> **Task brief**
Please give back each entry below unaltered, leaving the pictures out.

*** Records shown ***

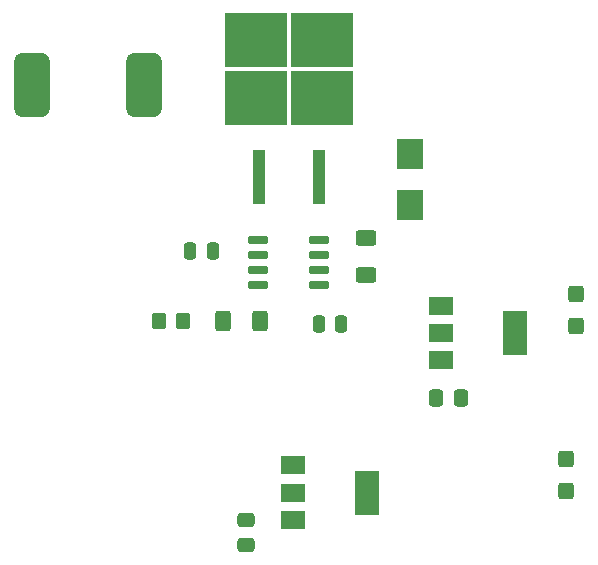
<source format=gtp>
G04 #@! TF.GenerationSoftware,KiCad,Pcbnew,(6.0.10)*
G04 #@! TF.CreationDate,2023-01-08T15:34:45+00:00*
G04 #@! TF.ProjectId,NixiePowerAlternate,4e697869-6550-46f7-9765-72416c746572,rev?*
G04 #@! TF.SameCoordinates,Original*
G04 #@! TF.FileFunction,Paste,Top*
G04 #@! TF.FilePolarity,Positive*
%FSLAX46Y46*%
G04 Gerber Fmt 4.6, Leading zero omitted, Abs format (unit mm)*
G04 Created by KiCad (PCBNEW (6.0.10)) date 2023-01-08 15:34:45*
%MOMM*%
%LPD*%
G01*
G04 APERTURE LIST*
G04 Aperture macros list*
%AMRoundRect*
0 Rectangle with rounded corners*
0 $1 Rounding radius*
0 $2 $3 $4 $5 $6 $7 $8 $9 X,Y pos of 4 corners*
0 Add a 4 corners polygon primitive as box body*
4,1,4,$2,$3,$4,$5,$6,$7,$8,$9,$2,$3,0*
0 Add four circle primitives for the rounded corners*
1,1,$1+$1,$2,$3*
1,1,$1+$1,$4,$5*
1,1,$1+$1,$6,$7*
1,1,$1+$1,$8,$9*
0 Add four rect primitives between the rounded corners*
20,1,$1+$1,$2,$3,$4,$5,0*
20,1,$1+$1,$4,$5,$6,$7,0*
20,1,$1+$1,$6,$7,$8,$9,0*
20,1,$1+$1,$8,$9,$2,$3,0*%
G04 Aperture macros list end*
%ADD10R,5.250000X4.550000*%
%ADD11R,1.100000X4.600000*%
%ADD12RoundRect,0.250000X0.350000X0.450000X-0.350000X0.450000X-0.350000X-0.450000X0.350000X-0.450000X0*%
%ADD13RoundRect,0.250000X0.400000X0.625000X-0.400000X0.625000X-0.400000X-0.625000X0.400000X-0.625000X0*%
%ADD14RoundRect,0.250000X0.425000X-0.450000X0.425000X0.450000X-0.425000X0.450000X-0.425000X-0.450000X0*%
%ADD15R,2.300000X2.500000*%
%ADD16RoundRect,0.250000X-0.475000X0.337500X-0.475000X-0.337500X0.475000X-0.337500X0.475000X0.337500X0*%
%ADD17RoundRect,0.250000X0.250000X0.475000X-0.250000X0.475000X-0.250000X-0.475000X0.250000X-0.475000X0*%
%ADD18R,2.000000X1.500000*%
%ADD19R,2.000000X3.800000*%
%ADD20RoundRect,0.150000X-0.725000X-0.150000X0.725000X-0.150000X0.725000X0.150000X-0.725000X0.150000X0*%
%ADD21RoundRect,0.250000X-0.625000X0.400000X-0.625000X-0.400000X0.625000X-0.400000X0.625000X0.400000X0*%
%ADD22RoundRect,0.250000X-0.425000X0.450000X-0.425000X-0.450000X0.425000X-0.450000X0.425000X0.450000X0*%
%ADD23RoundRect,0.250000X-0.337500X-0.475000X0.337500X-0.475000X0.337500X0.475000X-0.337500X0.475000X0*%
%ADD24RoundRect,0.250000X-0.250000X-0.475000X0.250000X-0.475000X0.250000X0.475000X-0.250000X0.475000X0*%
%ADD25RoundRect,0.750000X-0.750000X2.000000X-0.750000X-2.000000X0.750000X-2.000000X0.750000X2.000000X0*%
G04 APERTURE END LIST*
D10*
X159225000Y-109050000D03*
X164775000Y-109050000D03*
X164775000Y-104200000D03*
X159225000Y-104200000D03*
D11*
X159460000Y-115775000D03*
X164540000Y-115775000D03*
D12*
X153000000Y-128000000D03*
X151000000Y-128000000D03*
D13*
X159550000Y-128000000D03*
X156450000Y-128000000D03*
D14*
X186300000Y-128350000D03*
X186300000Y-125650000D03*
D15*
X172266450Y-118150000D03*
X172266450Y-113850000D03*
D16*
X158375000Y-144823752D03*
X158375000Y-146898752D03*
D17*
X155550000Y-122000000D03*
X153650000Y-122000000D03*
D18*
X174850000Y-126700000D03*
X174850000Y-129000000D03*
D19*
X181150000Y-129000000D03*
D18*
X174850000Y-131300000D03*
D20*
X159425000Y-121095000D03*
X159425000Y-122365000D03*
X159425000Y-123635000D03*
X159425000Y-124905000D03*
X164575000Y-124905000D03*
X164575000Y-123635000D03*
X164575000Y-122365000D03*
X164575000Y-121095000D03*
D21*
X168500000Y-120950000D03*
X168500000Y-124050000D03*
D22*
X185500000Y-139650000D03*
X185500000Y-142350000D03*
D23*
X174462500Y-134500000D03*
X176537500Y-134500000D03*
D18*
X162350000Y-140200000D03*
X162350000Y-142500000D03*
D19*
X168650000Y-142500000D03*
D18*
X162350000Y-144800000D03*
D24*
X164550000Y-128250000D03*
X166450000Y-128250000D03*
D25*
X149750000Y-108000000D03*
X140250000Y-108000000D03*
M02*

</source>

*** End of Records shown ***

> **Your response**
<source format=gtp>
G04 #@! TF.GenerationSoftware,KiCad,Pcbnew,(6.0.10)*
G04 #@! TF.CreationDate,2023-01-08T15:34:45+00:00*
G04 #@! TF.ProjectId,NixiePowerAlternate,4e697869-6550-46f7-9765-72416c746572,rev?*
G04 #@! TF.SameCoordinates,Original*
G04 #@! TF.FileFunction,Paste,Top*
G04 #@! TF.FilePolarity,Positive*
%FSLAX46Y46*%
G04 Gerber Fmt 4.6, Leading zero omitted, Abs format (unit mm)*
G04 Created by KiCad (PCBNEW (6.0.10)) date 2023-01-08 15:34:45*
%MOMM*%
%LPD*%
G01*
G04 APERTURE LIST*
G04 Aperture macros list*
%AMRoundRect*
0 Rectangle with rounded corners*
0 $1 Rounding radius*
0 $2 $3 $4 $5 $6 $7 $8 $9 X,Y pos of 4 corners*
0 Add a 4 corners polygon primitive as box body*
4,1,4,$2,$3,$4,$5,$6,$7,$8,$9,$2,$3,0*
0 Add four circle primitives for the rounded corners*
1,1,$1+$1,$2,$3*
1,1,$1+$1,$4,$5*
1,1,$1+$1,$6,$7*
1,1,$1+$1,$8,$9*
0 Add four rect primitives between the rounded corners*
20,1,$1+$1,$2,$3,$4,$5,0*
20,1,$1+$1,$4,$5,$6,$7,0*
20,1,$1+$1,$6,$7,$8,$9,0*
20,1,$1+$1,$8,$9,$2,$3,0*%
G04 Aperture macros list end*
%ADD10R,5.250000X4.550000*%
%ADD11R,1.100000X4.600000*%
%ADD12RoundRect,0.250000X0.350000X0.450000X-0.350000X0.450000X-0.350000X-0.450000X0.350000X-0.450000X0*%
%ADD13RoundRect,0.250000X0.400000X0.625000X-0.400000X0.625000X-0.400000X-0.625000X0.400000X-0.625000X0*%
%ADD14RoundRect,0.250000X0.425000X-0.450000X0.425000X0.450000X-0.425000X0.450000X-0.425000X-0.450000X0*%
%ADD15R,2.300000X2.500000*%
%ADD16RoundRect,0.250000X-0.475000X0.337500X-0.475000X-0.337500X0.475000X-0.337500X0.475000X0.337500X0*%
%ADD17RoundRect,0.250000X0.250000X0.475000X-0.250000X0.475000X-0.250000X-0.475000X0.250000X-0.475000X0*%
%ADD18R,2.000000X1.500000*%
%ADD19R,2.000000X3.800000*%
%ADD20RoundRect,0.150000X-0.725000X-0.150000X0.725000X-0.150000X0.725000X0.150000X-0.725000X0.150000X0*%
%ADD21RoundRect,0.250000X-0.625000X0.400000X-0.625000X-0.400000X0.625000X-0.400000X0.625000X0.400000X0*%
%ADD22RoundRect,0.250000X-0.425000X0.450000X-0.425000X-0.450000X0.425000X-0.450000X0.425000X0.450000X0*%
%ADD23RoundRect,0.250000X-0.337500X-0.475000X0.337500X-0.475000X0.337500X0.475000X-0.337500X0.475000X0*%
%ADD24RoundRect,0.250000X-0.250000X-0.475000X0.250000X-0.475000X0.250000X0.475000X-0.250000X0.475000X0*%
%ADD25RoundRect,0.750000X-0.750000X2.000000X-0.750000X-2.000000X0.750000X-2.000000X0.750000X2.000000X0*%
G04 APERTURE END LIST*
D10*
X159225000Y-109050000D03*
X164775000Y-109050000D03*
X164775000Y-104200000D03*
X159225000Y-104200000D03*
D11*
X159460000Y-115775000D03*
X164540000Y-115775000D03*
D12*
X153000000Y-128000000D03*
X151000000Y-128000000D03*
D13*
X159550000Y-128000000D03*
X156450000Y-128000000D03*
D14*
X186300000Y-128350000D03*
X186300000Y-125650000D03*
D15*
X172266450Y-118150000D03*
X172266450Y-113850000D03*
D16*
X158375000Y-144823752D03*
X158375000Y-146898752D03*
D17*
X155550000Y-122000000D03*
X153650000Y-122000000D03*
D18*
X174850000Y-126700000D03*
X174850000Y-129000000D03*
D19*
X181150000Y-129000000D03*
D18*
X174850000Y-131300000D03*
D20*
X159425000Y-121095000D03*
X159425000Y-122365000D03*
X159425000Y-123635000D03*
X159425000Y-124905000D03*
X164575000Y-124905000D03*
X164575000Y-123635000D03*
X164575000Y-122365000D03*
X164575000Y-121095000D03*
D21*
X168500000Y-120950000D03*
X168500000Y-124050000D03*
D22*
X185500000Y-139650000D03*
X185500000Y-142350000D03*
D23*
X174462500Y-134500000D03*
X176537500Y-134500000D03*
D18*
X162350000Y-140200000D03*
X162350000Y-142500000D03*
D19*
X168650000Y-142500000D03*
D18*
X162350000Y-144800000D03*
D24*
X164550000Y-128250000D03*
X166450000Y-128250000D03*
D25*
X149750000Y-108000000D03*
X140250000Y-108000000D03*
M02*

</source>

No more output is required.